Excerpted records
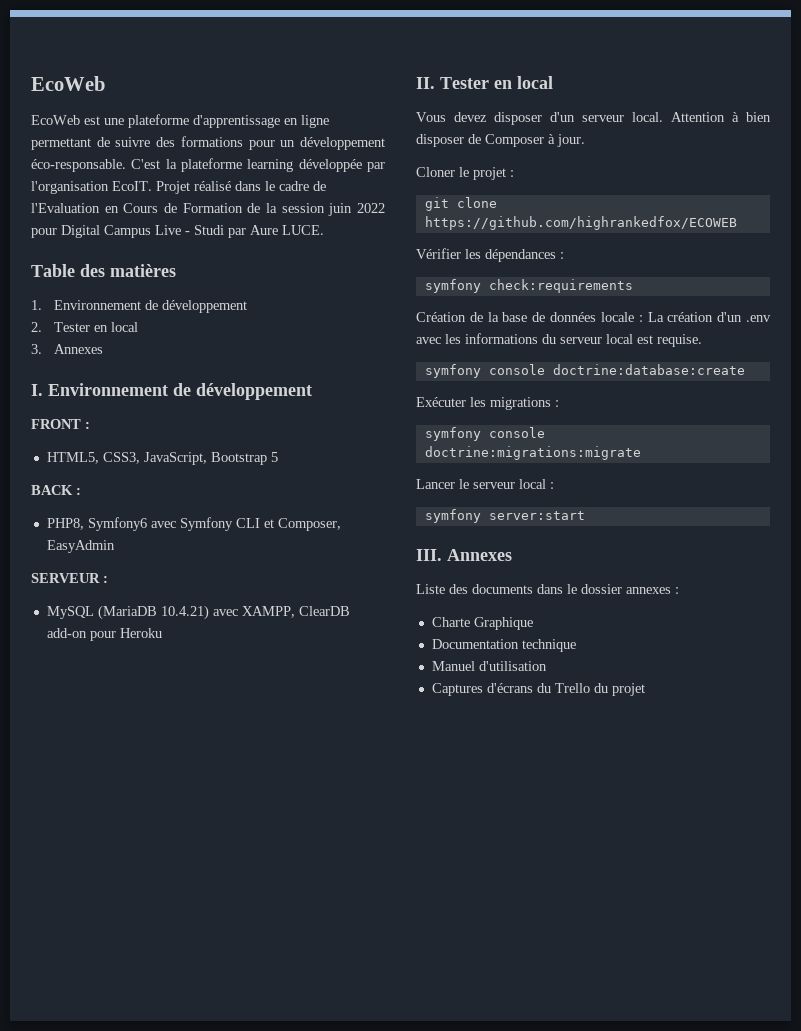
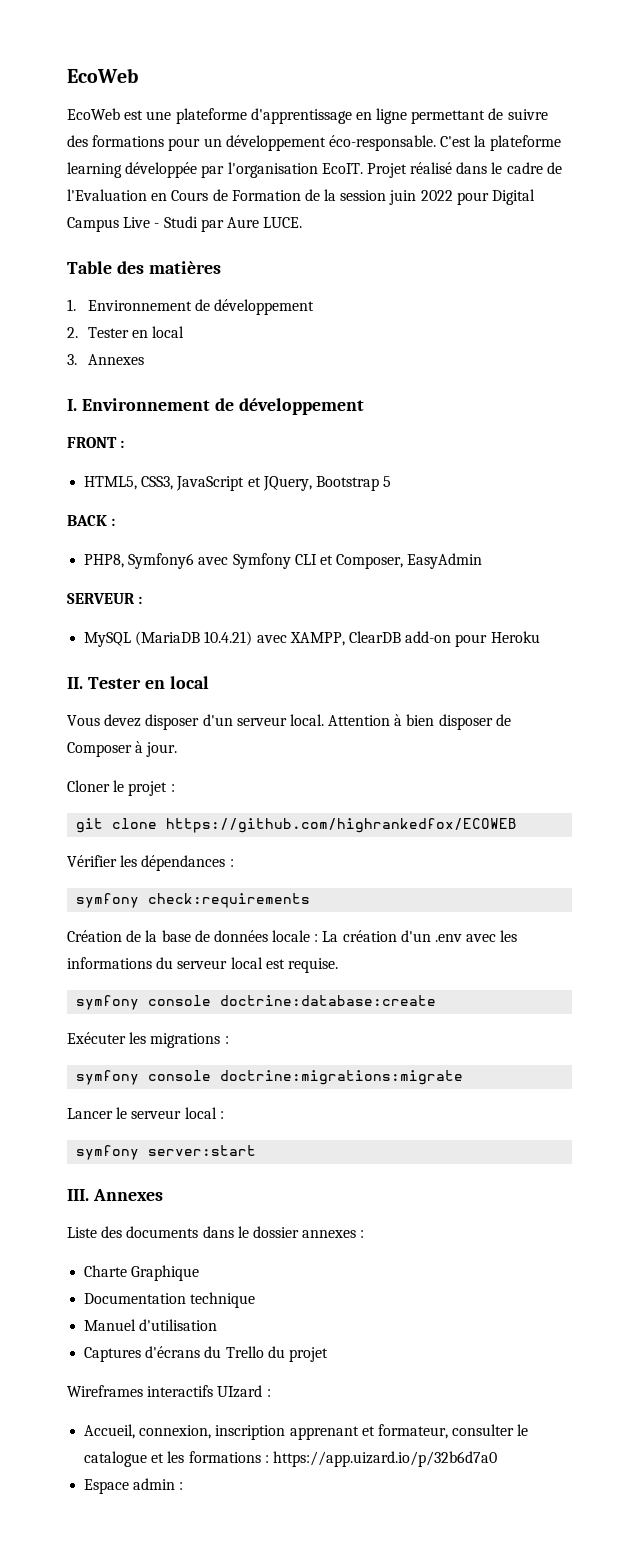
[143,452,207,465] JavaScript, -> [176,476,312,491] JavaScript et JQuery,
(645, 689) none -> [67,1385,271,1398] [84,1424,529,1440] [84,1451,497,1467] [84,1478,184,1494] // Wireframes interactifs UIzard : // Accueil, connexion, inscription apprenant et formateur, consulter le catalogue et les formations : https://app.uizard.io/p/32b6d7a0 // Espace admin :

--

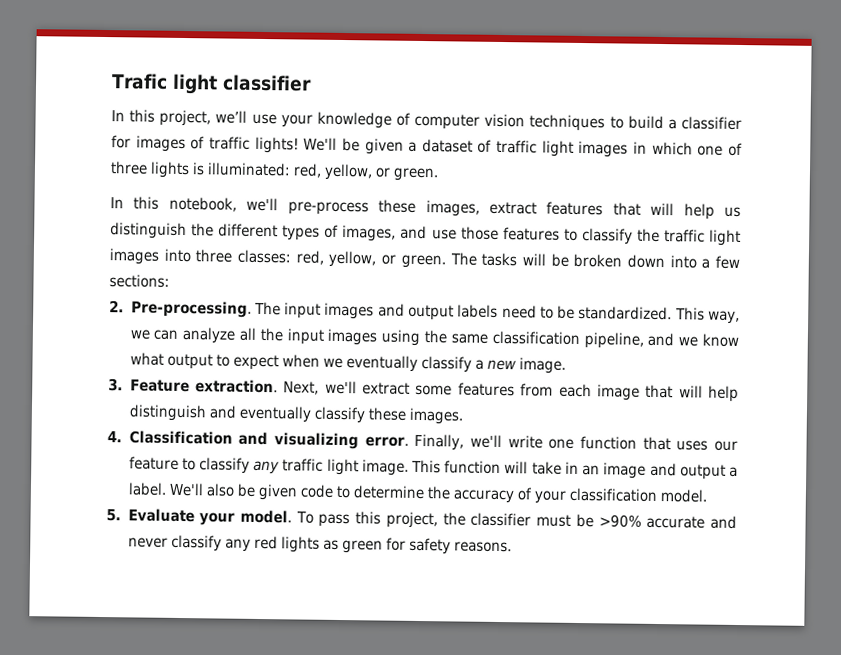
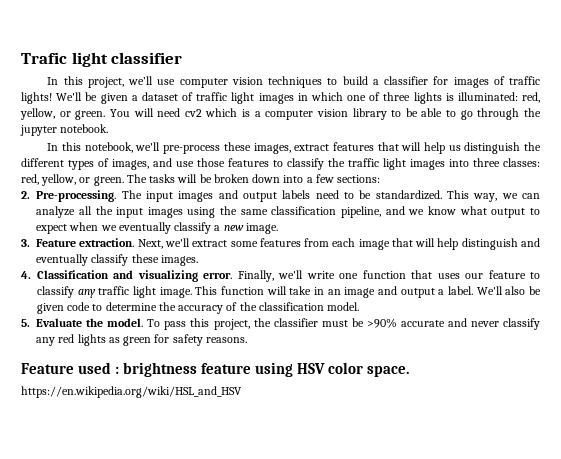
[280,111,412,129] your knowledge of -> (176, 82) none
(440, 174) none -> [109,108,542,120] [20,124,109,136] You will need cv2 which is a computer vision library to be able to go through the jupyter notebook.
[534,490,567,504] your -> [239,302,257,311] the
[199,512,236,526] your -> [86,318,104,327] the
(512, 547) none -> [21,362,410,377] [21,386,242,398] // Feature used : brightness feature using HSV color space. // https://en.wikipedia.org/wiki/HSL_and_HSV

...

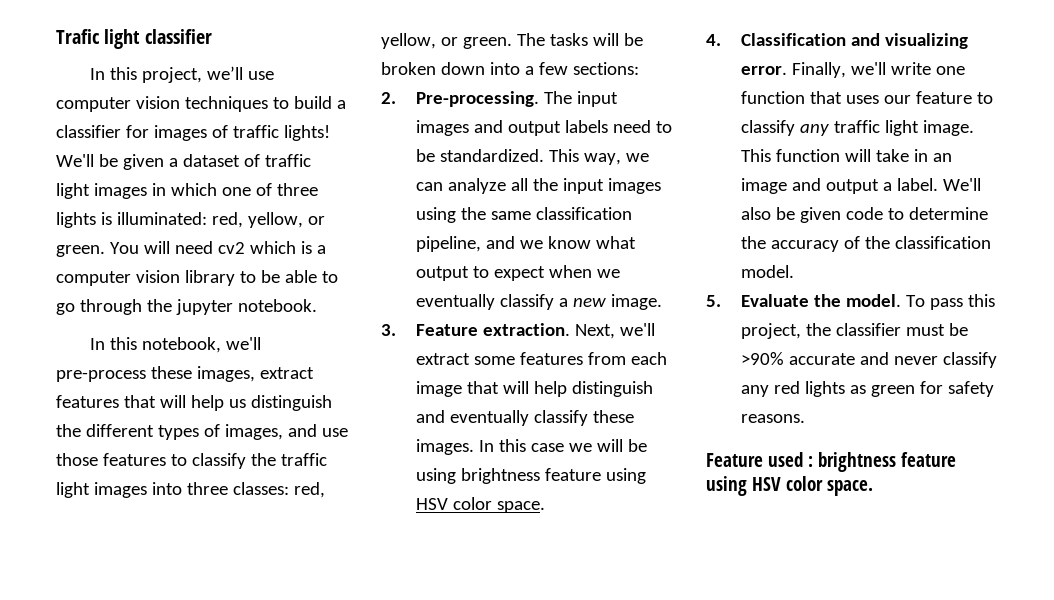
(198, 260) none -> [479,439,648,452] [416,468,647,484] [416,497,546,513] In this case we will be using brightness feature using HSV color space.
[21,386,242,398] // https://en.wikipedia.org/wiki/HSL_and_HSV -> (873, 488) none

Goal of the exercise
Write out only the lines that run from the line containing "(198, 260) none" through the line containing "[21,386,242,398] // https://en.wikipedia.org/wiki/HSL_and_HSV", both included, exactly as they appear above.

Expected answer
(198, 260) none -> [479,439,648,452] [416,468,647,484] [416,497,546,513] In this case we will be using brightness feature using HSV color space.
[21,386,242,398] // https://en.wikipedia.org/wiki/HSL_and_HSV -> (873, 488) none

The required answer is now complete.